Why is dry ice, although used in medicine, fatal for the heart? Dr Gérald Kierzek details the strict rules governing the transport of a graft.
The drama of Christmas Eve: two shattered hopes
According to the Corriere del Mezzogiorno, uA two-year-old child, suffering from serious cardiomyopathy, awaited a miracle at the Monaldi Hospital in Naples. On December 23, hope was reborn. A heart is available in South Tyrol, following the tragic death of a four-year-old boy after a swimming pool accident.
But when the graft arrives, the shock is total. The medical team notes that the heart is irreparably damaged. Instead of regular ice, the container contained dry ice. The extreme cold literally “burned” the heart tissue, making the organ unusable for transplantation.
The error seems technical but its consequences are definitive. Where water ice maintains a stable temperature close to 0°C, dry ice (solid carbon dioxide) is a refrigerant that is far too aggressive for a living organ.
Why did dry ice destroy the organ?
Dr Gérald Kierzek underlines the dangerousness of this method for this type of transplant. “Dry ice is at -78.5°C, a temperature far too low for heart transplants. It causes cell freezes and rapid necrosis.
he explains.
“Unlike water ice, it does not maintain the necessary protective hypothermia of 4°C and seriously damages the membranes through excessive crystallization.”
Useful for certain tissues such as corneas, it is strictly “unsuitable for vascularized and sensitive organs such as the heart.
Transport protocols: high-precision logistics
Transporting a heart is a race against time governed by strict international rules. Between collection and transplantation, every minute counts and every degree matters.
“The storage conditions for a heart graft are standardized to preserve its viability. The classic method is based on static hypothermia between 0 and 4°C” specifies Dr. Kierzek.

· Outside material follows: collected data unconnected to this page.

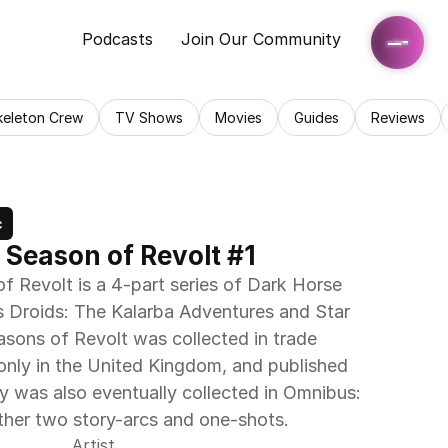
Podcasts
Join Our Community
keleton Crew
TV Shows
Movies
Guides
Reviews
c
 Season of Revolt #1
f Revolt is a 4-part series of Dark Horse 
s Droids: The Kalarba Adventures and Star 
asons of Revolt was collected in trade 
nly in the United Kingdom, and published 
y was also eventually collected in Omnibus: 
ther two story-arcs and one-shots.
Artist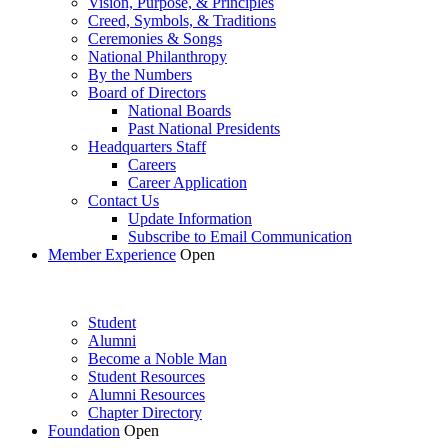
Vision, Purpose, & Principles
Creed, Symbols, & Traditions
Ceremonies & Songs
National Philanthropy
By the Numbers
Board of Directors
National Boards
Past National Presidents
Headquarters Staff
Careers
Career Application
Contact Us
Update Information
Subscribe to Email Communication
Member Experience
Open
Student
Alumni
Become a Noble Man
Student Resources
Alumni Resources
Chapter Directory
Foundation
Open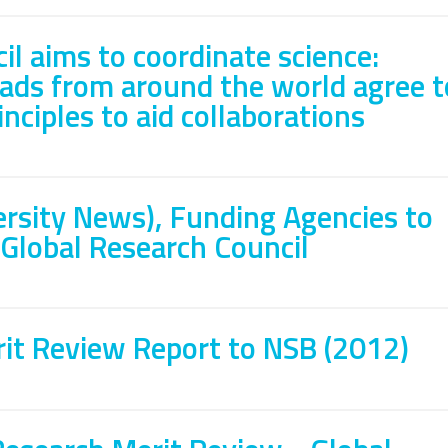
il aims to coordinate science:
ads from around the world agree t
nciples to aid collaborations
rsity News), Funding Agencies to
Global Research Council
it Review Report to NSB (2012)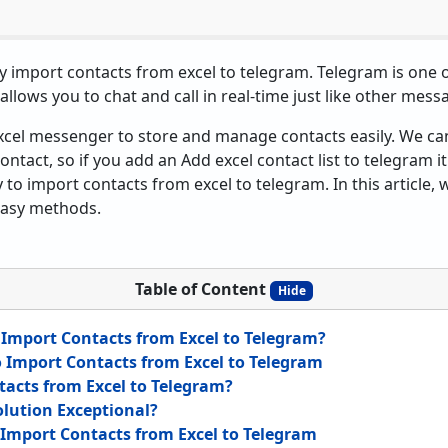
sily import contacts from excel to telegram. Telegram is one
allows you to chat and call in real-time just like other mess
xcel messenger to store and manage contacts easily. We ca
contact, so if you add an Add excel contact list to telegram i
sy to import contacts from excel to telegram. In this article,
 easy methods.
Table of Content
Hide
Import Contacts from Excel to Telegram?
to Import Contacts from Excel to Telegram
acts from Excel to Telegram?
lution Exceptional?
Import Contacts from Excel to Telegram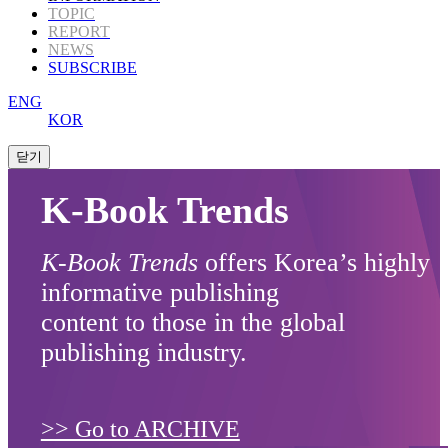
TOPIC
REPORT
NEWS
SUBSCRIBE
ENG
KOR
K-Book Trends
K-Book Trends
offers Korea’s highly
informative publishing
content to those in the global
publishing industry.
>> Go to ARCHIVE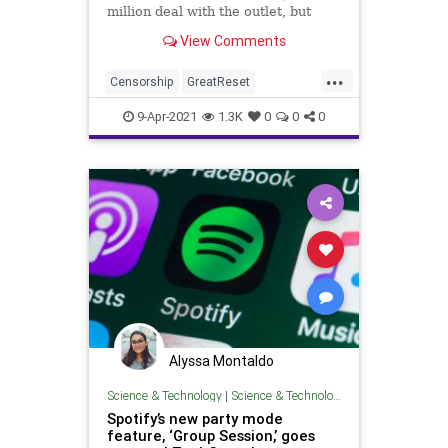
million deal with the outlet, but
Spotify is quietly removing
View Comments
episodes of...
...
Censorship
GreatReset
Intolerance
JoeRogan
Leftism
9-Apr-2021
1.3K
0
0
0
News
Oligarchy
ProgressiveAgenda
Progressives
Spotify
UndergroundUSA
Woke
Wokeism
Alyssa Montaldo
Science & Technology
|
Science & Technology
Spotify’s new party mode
feature, ‘Group Session,’ goes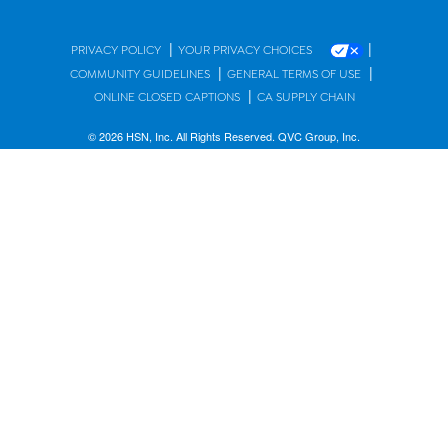
|
|
PRIVACY POLICY
YOUR PRIVACY CHOICES
|
|
COMMUNITY GUIDELINES
GENERAL TERMS OF USE
|
ONLINE CLOSED CAPTIONS
CA SUPPLY CHAIN
© 2026 HSN, Inc. All Rights Reserved. QVC Group, Inc.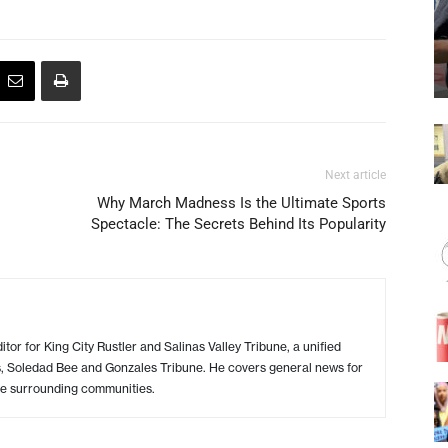
Next article
Why March Madness Is the Ultimate Sports
Spectacle: The Secrets Behind Its Popularity
or for King City Rustler and Salinas Valley Tribune, a unified
s, Soledad Bee and Gonzales Tribune. He covers general news for
e surrounding communities.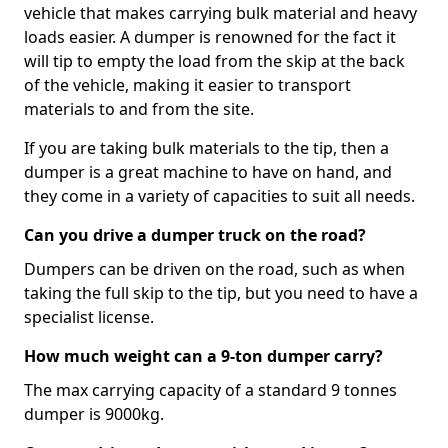
vehicle that makes carrying bulk material and heavy
loads easier. A dumper is renowned for the fact it
will tip to empty the load from the skip at the back
of the vehicle, making it easier to transport
materials to and from the site.
If you are taking bulk materials to the tip, then a
dumper is a great machine to have on hand, and
they come in a variety of capacities to suit all needs.
Can you drive a dumper truck on the road?
Dumpers can be driven on the road, such as when
taking the full skip to the tip, but you need to have a
specialist license.
How much weight can a 9-ton dumper carry?
The max carrying capacity of a standard 9 tonnes
dumper is 9000kg.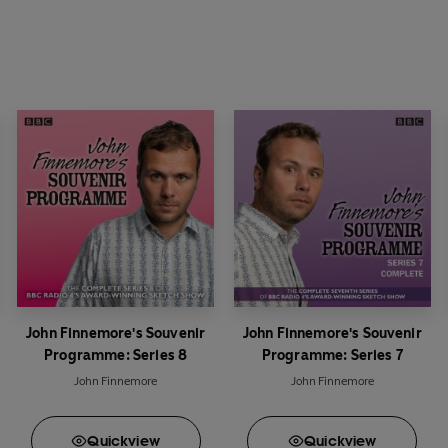
John Finnemore's Souvenir
John Finnemore's Souvenir
Programme: Series 8
Programme: Series 7
John Finnemore
John Finnemore
Quick
view
Quick
view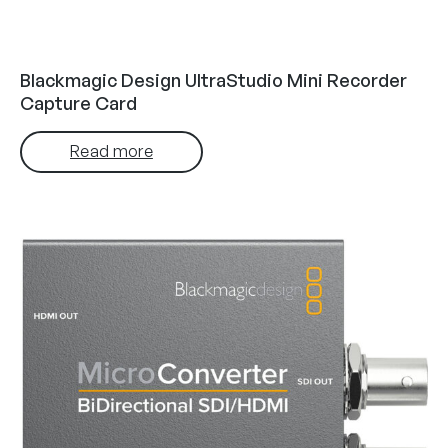
Blackmagic Design UltraStudio Mini Recorder
Capture Card
Read more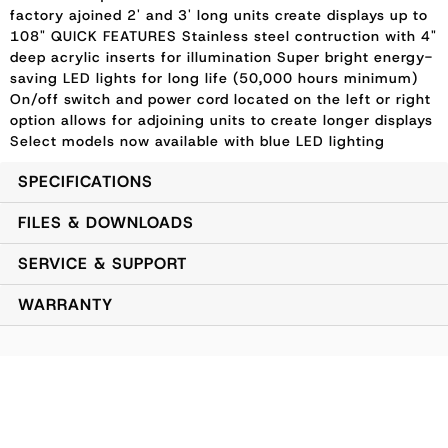
factory ajoined 2' and 3' long units create displays up to
108" QUICK FEATURES Stainless steel contruction with 4"
deep acrylic inserts for illumination Super bright energy-
saving LED lights for long life (50,000 hours minimum)
On/off switch and power cord located on the left or right
option allows for adjoining units to create longer displays
Select models now available with blue LED lighting
SPECIFICATIONS
FILES & DOWNLOADS
SERVICE & SUPPORT
WARRANTY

A specific preservation solution, rich in potassium, helps preserve the heart, surrounded by crushed ice. “This transport duration is limited to 4 or 6 hours maximum to avoid irreversible damage due to cold ischemia. adds the doctor. By using an agent at -78°C, the organ’s chain of survival was broken.
Three investigations to determine responsibilities
Faced with this medical fiasco, three investigations are open. The first, administrative by the Monaldi hospital. The other two, judicial, by the public prosecutor’s offices of Naples and Bolzano. The challenge is to determine the moment of the error: collection, preparation or transport of the graft.
The South Tyrolean Regional Health Agency reminded that responsibility for storage and transport normally lies with the receiving center team. For the mother of the little donor, who accepted her son’s donation as a “second life”, the news is an additional trauma.
Today, while prosecutors search for the person responsible for this negligence, the little Neapolitan patient is still in intensive care. The absolute urgency remains to find a new donor. Meanwhile, his chances of survival are dwindling.
This drama reminds us that in the world of transplantation, surgical prowess is nothing without logistics of absolute rigor.